## GIVEN RECORDS

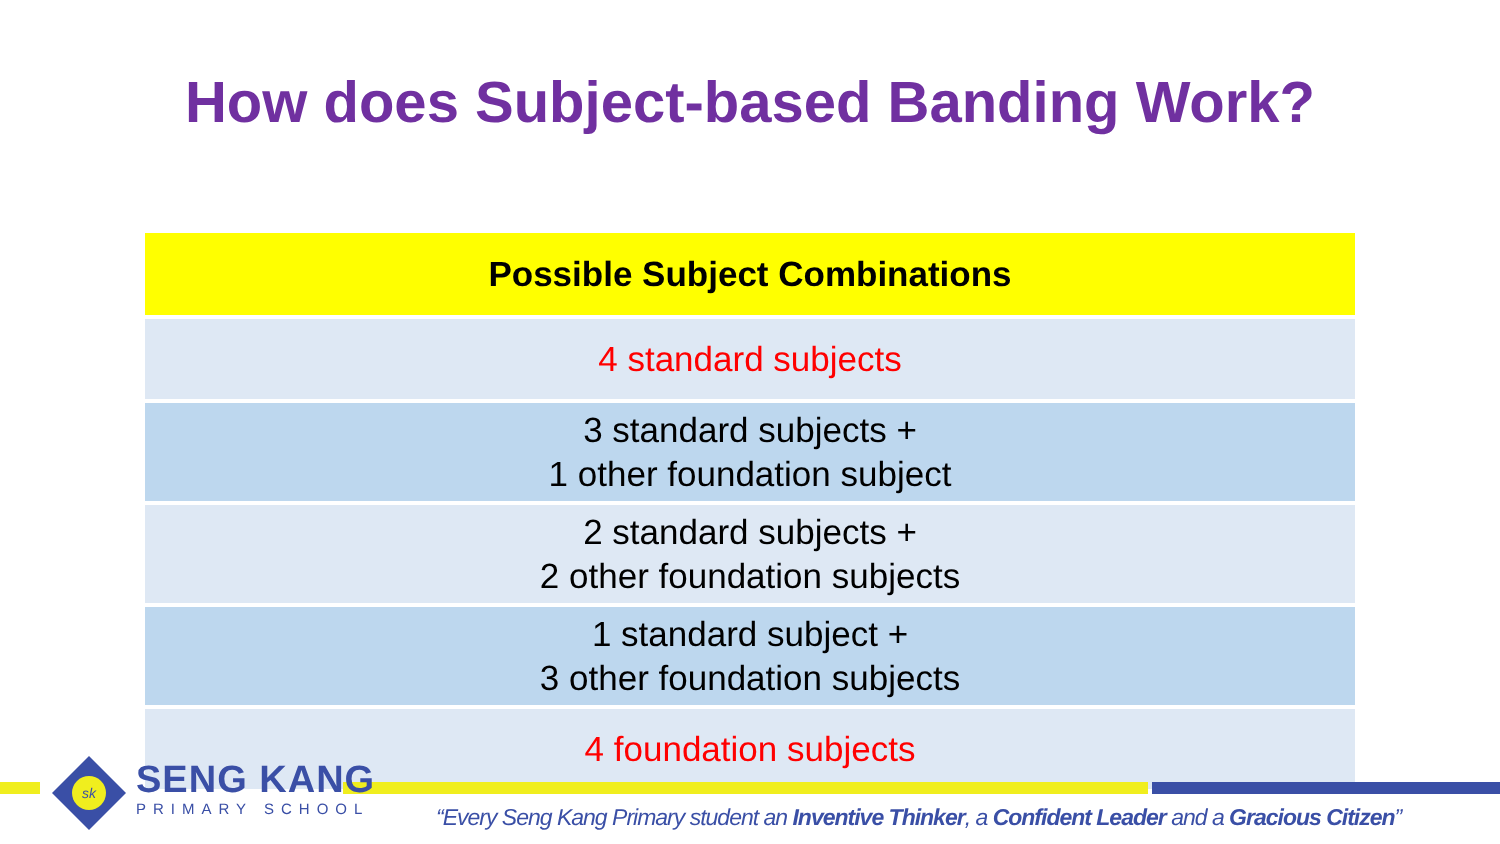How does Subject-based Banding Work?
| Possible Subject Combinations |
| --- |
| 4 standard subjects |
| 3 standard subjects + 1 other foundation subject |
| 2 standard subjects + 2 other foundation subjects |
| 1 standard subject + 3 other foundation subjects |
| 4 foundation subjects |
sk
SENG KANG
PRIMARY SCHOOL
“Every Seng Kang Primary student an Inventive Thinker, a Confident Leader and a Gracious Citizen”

--

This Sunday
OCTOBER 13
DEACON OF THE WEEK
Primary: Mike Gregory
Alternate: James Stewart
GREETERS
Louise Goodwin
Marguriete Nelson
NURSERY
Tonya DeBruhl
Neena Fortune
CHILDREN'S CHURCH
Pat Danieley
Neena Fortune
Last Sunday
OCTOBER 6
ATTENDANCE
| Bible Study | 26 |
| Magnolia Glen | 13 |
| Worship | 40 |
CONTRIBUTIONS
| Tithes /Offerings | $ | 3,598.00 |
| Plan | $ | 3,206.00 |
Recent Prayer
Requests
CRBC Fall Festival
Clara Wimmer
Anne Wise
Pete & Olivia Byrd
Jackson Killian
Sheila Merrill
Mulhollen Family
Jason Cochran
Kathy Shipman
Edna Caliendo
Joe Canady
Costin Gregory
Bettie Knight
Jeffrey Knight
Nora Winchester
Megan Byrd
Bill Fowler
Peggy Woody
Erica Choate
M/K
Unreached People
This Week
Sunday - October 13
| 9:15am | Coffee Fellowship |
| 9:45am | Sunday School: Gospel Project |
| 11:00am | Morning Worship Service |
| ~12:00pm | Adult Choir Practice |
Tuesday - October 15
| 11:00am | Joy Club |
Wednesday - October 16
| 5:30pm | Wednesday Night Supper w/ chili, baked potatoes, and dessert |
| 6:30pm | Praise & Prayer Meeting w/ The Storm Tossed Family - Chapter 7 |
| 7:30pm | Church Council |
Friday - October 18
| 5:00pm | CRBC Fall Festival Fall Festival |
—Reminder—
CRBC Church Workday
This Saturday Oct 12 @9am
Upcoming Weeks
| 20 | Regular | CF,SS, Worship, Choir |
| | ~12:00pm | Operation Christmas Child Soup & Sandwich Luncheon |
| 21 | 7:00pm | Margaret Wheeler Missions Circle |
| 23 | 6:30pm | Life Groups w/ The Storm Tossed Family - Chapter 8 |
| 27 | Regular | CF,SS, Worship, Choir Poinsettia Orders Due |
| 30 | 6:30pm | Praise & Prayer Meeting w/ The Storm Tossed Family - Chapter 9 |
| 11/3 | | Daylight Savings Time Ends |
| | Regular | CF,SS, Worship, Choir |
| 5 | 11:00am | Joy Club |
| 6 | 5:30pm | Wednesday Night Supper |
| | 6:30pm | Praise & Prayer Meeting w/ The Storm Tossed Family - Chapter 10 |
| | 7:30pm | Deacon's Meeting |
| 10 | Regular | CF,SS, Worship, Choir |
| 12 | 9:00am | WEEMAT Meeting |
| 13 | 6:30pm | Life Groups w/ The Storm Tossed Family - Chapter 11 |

==

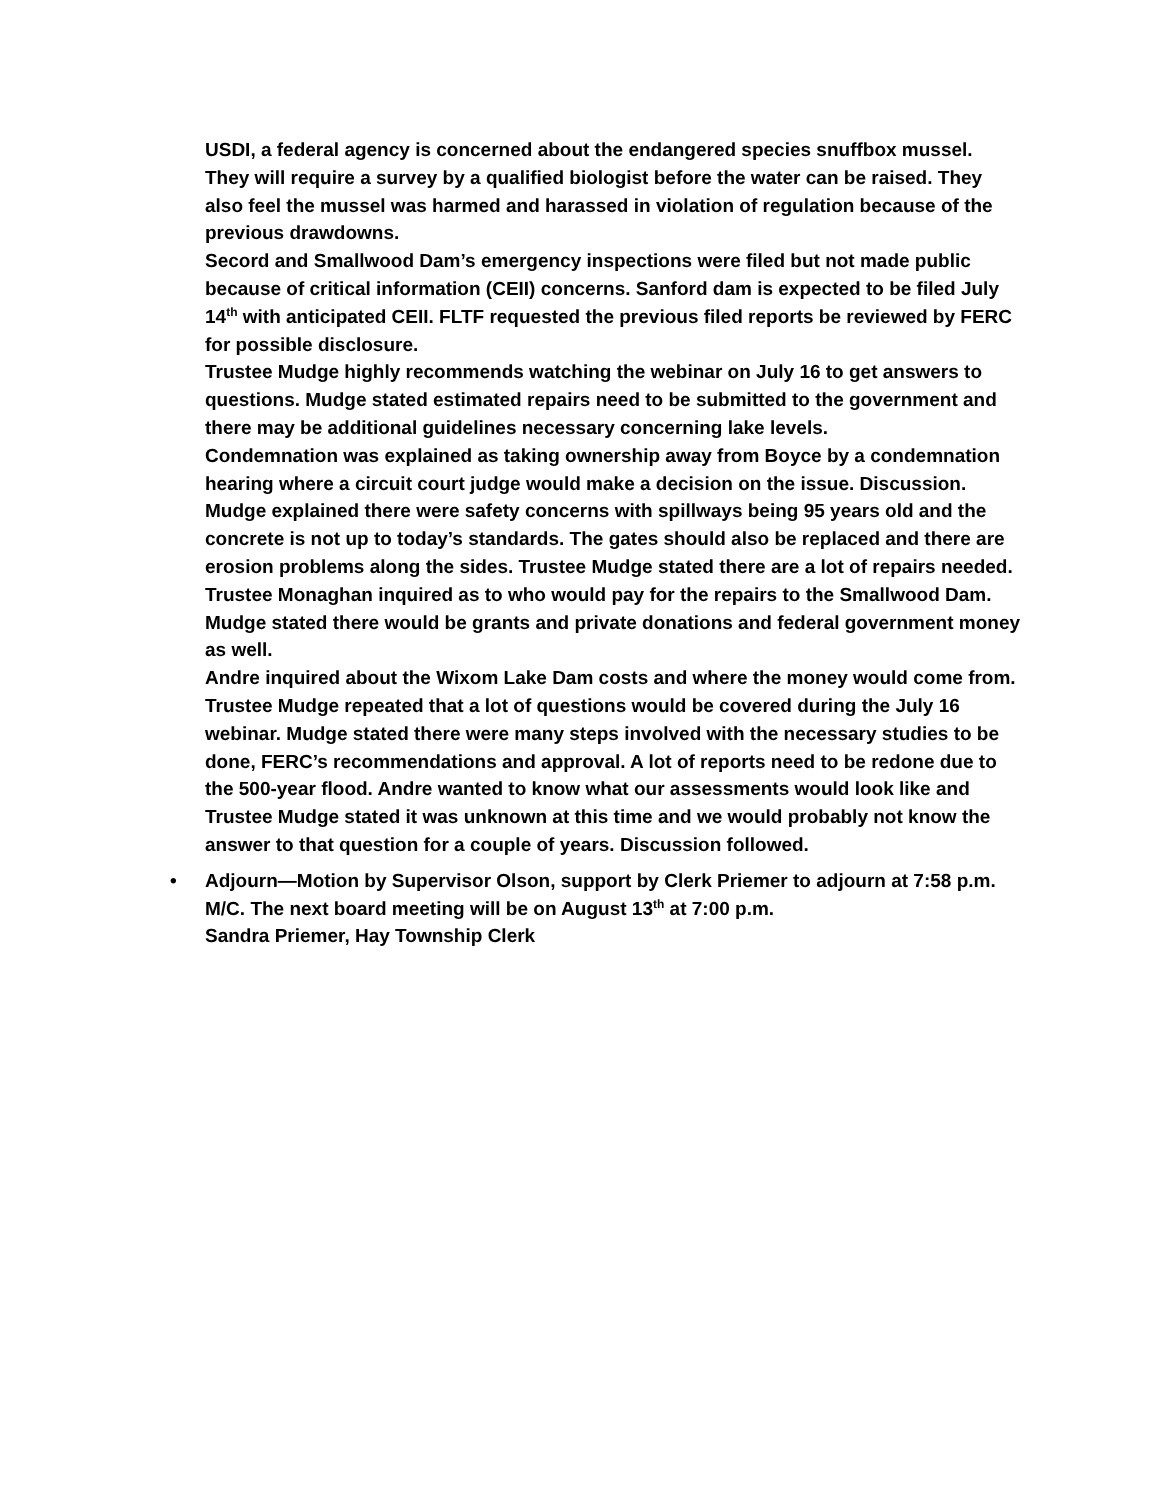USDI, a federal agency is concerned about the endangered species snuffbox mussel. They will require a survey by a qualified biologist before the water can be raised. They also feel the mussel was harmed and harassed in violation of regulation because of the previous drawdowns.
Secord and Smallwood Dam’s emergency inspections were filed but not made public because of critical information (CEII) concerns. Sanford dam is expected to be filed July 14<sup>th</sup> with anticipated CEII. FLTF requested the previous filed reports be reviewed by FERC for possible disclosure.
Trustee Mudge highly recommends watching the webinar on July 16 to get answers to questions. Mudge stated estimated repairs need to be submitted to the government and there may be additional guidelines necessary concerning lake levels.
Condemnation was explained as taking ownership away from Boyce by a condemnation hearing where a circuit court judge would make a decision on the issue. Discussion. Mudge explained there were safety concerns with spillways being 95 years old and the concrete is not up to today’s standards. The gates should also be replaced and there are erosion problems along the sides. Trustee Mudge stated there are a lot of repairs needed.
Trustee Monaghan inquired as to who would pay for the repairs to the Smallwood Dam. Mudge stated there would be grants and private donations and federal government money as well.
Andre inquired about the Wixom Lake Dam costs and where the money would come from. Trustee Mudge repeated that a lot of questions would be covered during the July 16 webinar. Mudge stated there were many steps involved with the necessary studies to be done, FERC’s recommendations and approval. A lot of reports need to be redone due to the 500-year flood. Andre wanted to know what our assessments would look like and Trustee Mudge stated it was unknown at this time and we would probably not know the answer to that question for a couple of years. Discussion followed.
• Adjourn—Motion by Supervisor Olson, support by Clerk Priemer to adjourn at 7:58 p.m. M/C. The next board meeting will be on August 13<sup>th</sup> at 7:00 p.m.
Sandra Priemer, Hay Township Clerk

## AIM OF THE EXERCISE
Find all lines holding the word "Prayer" in the records above and copy them.

## RESPONSE TO THIS EXERCISE
Recent Prayer
| 6:30pm | Praise & Prayer Meeting w/ The Storm Tossed Family - Chapter 7 |
| 30 | 6:30pm | Praise & Prayer Meeting w/ The Storm Tossed Family - Chapter 9 |
| | 6:30pm | Praise & Prayer Meeting w/ The Storm Tossed Family - Chapter 10 |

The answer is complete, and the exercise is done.